On August 3, Lee Martin, acting director of the IRS Office of Professional Responsibility, will take over as director of the IRS Whistleblower Office, and Stephen Whitlock, current director of the Whistleblower Office, will take over as OPR director, the IRS has announced.

The announcement came in a July 23 internal message to IRS employees.

In addition to serving as acting director of OPR since the retirement of Karen Hawkins this month, Martin has been serving as deputy director of OPR. (Prior coverage .)

Before joining OPR, Martin was director of enterprise network operations in the IRS’s information technology organization. Before joining the IRS, he held management positions with AT&T and with SmartPages.com, according to the announcement.

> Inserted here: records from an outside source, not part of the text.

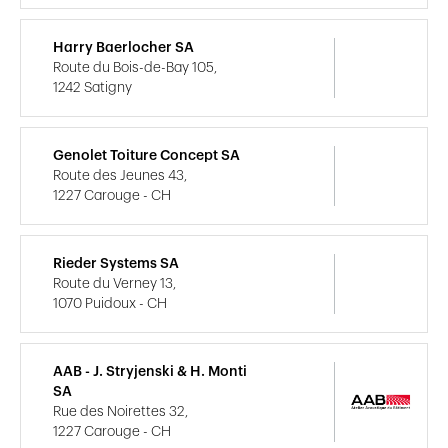
Harry Baerlocher SA
Route du Bois-de-Bay 105,
1242 Satigny
Genolet Toiture Concept SA
Route des Jeunes 43,
1227 Carouge - CH
Rieder Systems SA
Route du Verney 13,
1070 Puidoux - CH
AAB - J. Stryjenski & H. Monti
SA
Rue des Noirettes 32,
1227 Carouge - CH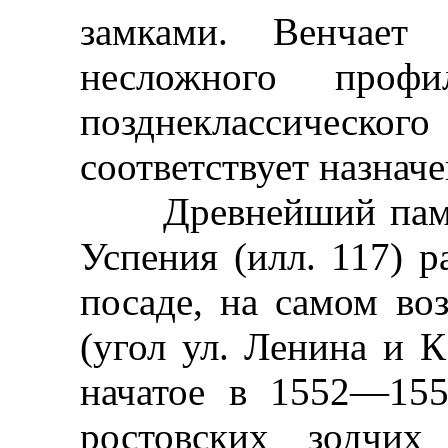
замками. Венчает 
несложного профи
позднеклассиче
соответствует назнач
Древнейший памятн
Успения (илл. 117) р
посаде, на самом во
(угол ул. Ленина и К
начатое в 1552—155
ростовских зодчих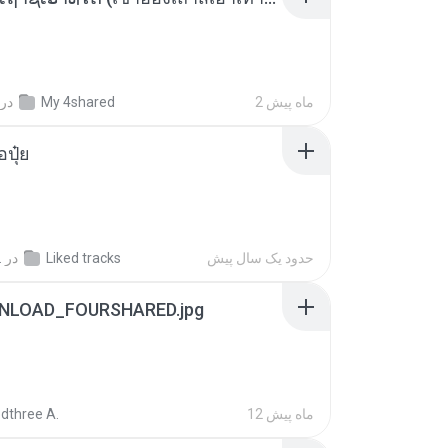
2 ماه پیش
My 4shared
در
้อปุ๋ย
حدود یک سال پیش
Liked tracks
در
.
NLOAD_FOURSHARED.jpg
12 ماه پیش
dthree A.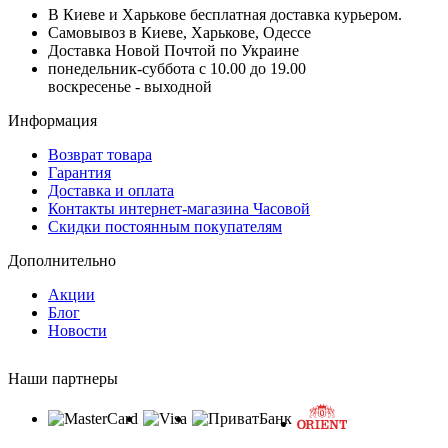
В Киеве и Харькове бесплатная доставка курьером.
Самовывоз в Киеве, Харькове, Одессе
Доставка Новой Почтой по Украине
понедельник-суббота с 10.00 до 19.00
воскресенье - выходной
Информация
Возврат товара
Гарантия
Доставка и оплата
Контакты интернет-магазина Часовой
Скидки постоянным покупателям
Дополнительно
Акции
Блог
Новости
Наши партнеры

Whitlock, before serving as the first director of the Whistleblower Office, had also served as deputy director of OPR and had previously been director of the IRS commissioner’s complaint processing and analysis group. The IRS noted that before joining the IRS, Whitlock “held numerous leadership positions” in the Office of the Inspector General and the Department of Defense.

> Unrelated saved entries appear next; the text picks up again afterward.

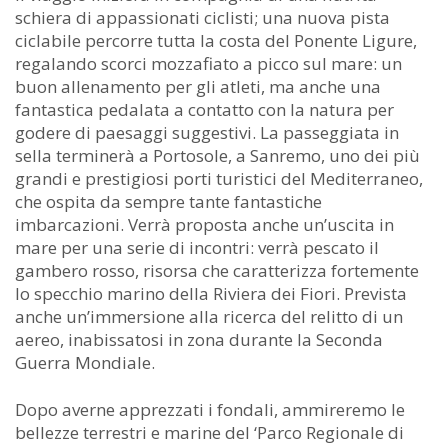
schiera di appassionati ciclisti; una nuova pista
ciclabile percorre tutta la costa del Ponente Ligure,
regalando scorci mozzafiato a picco sul mare: un
buon allenamento per gli atleti, ma anche una
fantastica pedalata a contatto con la natura per
godere di paesaggi suggestivi. La passeggiata in
sella terminerà a Portosole, a Sanremo, uno dei più
grandi e prestigiosi porti turistici del Mediterraneo,
che ospita da sempre tante fantastiche
imbarcazioni. Verrà proposta anche un’uscita in
mare per una serie di incontri: verrà pescato il
gambero rosso, risorsa che caratterizza fortemente
lo specchio marino della Riviera dei Fiori. Prevista
anche un’immersione alla ricerca del relitto di un
aereo, inabissatosi in zona durante la Seconda
Guerra Mondiale.
Dopo averne apprezzati i fondali, ammireremo le
bellezze terrestri e marine del ‘Parco Regionale di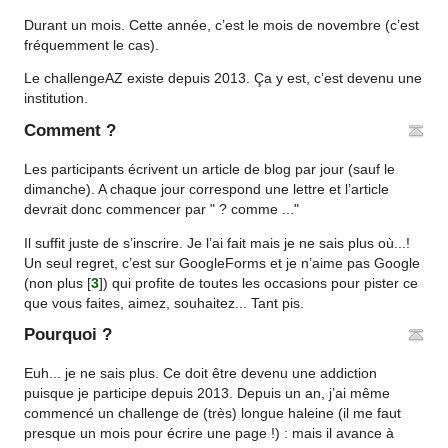
Durant un mois. Cette année, c’est le mois de novembre (c’est
fréquemment le cas).
Le challengeAZ existe depuis 2013. Ça y est, c’est devenu une
institution.
Comment ?
Les participants écrivent un article de blog par jour (sauf le
dimanche). A chaque jour correspond une lettre et l’article
devrait donc commencer par " ? comme ..."
Il suffit juste de s’inscrire. Je l’ai fait mais je ne sais plus où...!
Un seul regret, c’est sur GoogleForms et je n’aime pas Google
(non plus
[
3
]
) qui profite de toutes les occasions pour pister ce
que vous faites, aimez, souhaitez... Tant pis.
Pourquoi ?
Euh... je ne sais plus. Ce doit être devenu une addiction
puisque je participe depuis 2013. Depuis un an, j’ai même
commencé un challenge de (très) longue haleine (il me faut
presque un mois pour écrire une page !) : mais il avance à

Dean Zerbe of Zerbe, Fingeret, Frank & Jadav PC commended Whitlock on the work done in starting up the Whistleblower Office. “Steve accomplished a great deal and got the program going in the right direction,” he said. The Whistleblower Office lost two other members of its top management recently, presenting a challenge to the new head, Zerbe noted.

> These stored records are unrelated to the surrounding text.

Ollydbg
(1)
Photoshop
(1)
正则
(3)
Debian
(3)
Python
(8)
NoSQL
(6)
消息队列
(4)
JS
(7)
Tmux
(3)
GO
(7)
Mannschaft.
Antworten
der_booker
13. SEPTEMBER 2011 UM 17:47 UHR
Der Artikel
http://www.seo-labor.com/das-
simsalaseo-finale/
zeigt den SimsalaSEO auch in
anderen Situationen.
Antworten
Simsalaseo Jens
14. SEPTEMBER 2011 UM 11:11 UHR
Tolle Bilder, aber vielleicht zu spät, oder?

Zerbe said that Martin’s skill set from his prior experience looks like a good fit for his new role, adding that he hopes that Martin, and other new members of the Whistleblower Office, will expand on the work done by Whitlock. “I think it is a chance to really revisit the role of the Whistleblower Office,” he said. The program is already succeeding at bringing in information, but there is a chance to build on that early success, he said.

Erica L. Brady of Lynam Knott P.A. wished Whitlock well on his return to OPR. “We will miss Director Whitlock he has done a great job in the post, shaping the Whistleblower Office and getting it as far as he has, and I am sure that acting Director Martin will carry the torch even further,” she said.

Brady said that she and her firm look forward to getting to know Martin as the new head of the Whistleblower Office. “It will be interesting to see how someone that has come from outside of government” will shape the Whistleblower Office, she said, adding that the private experience should make the importance of whistleblower information particularly clear to Martin. “We hope that acting Director Martin makes paying awards a high priority during his tenure, as this is what will attract additional whistleblowers to come forward,” she said.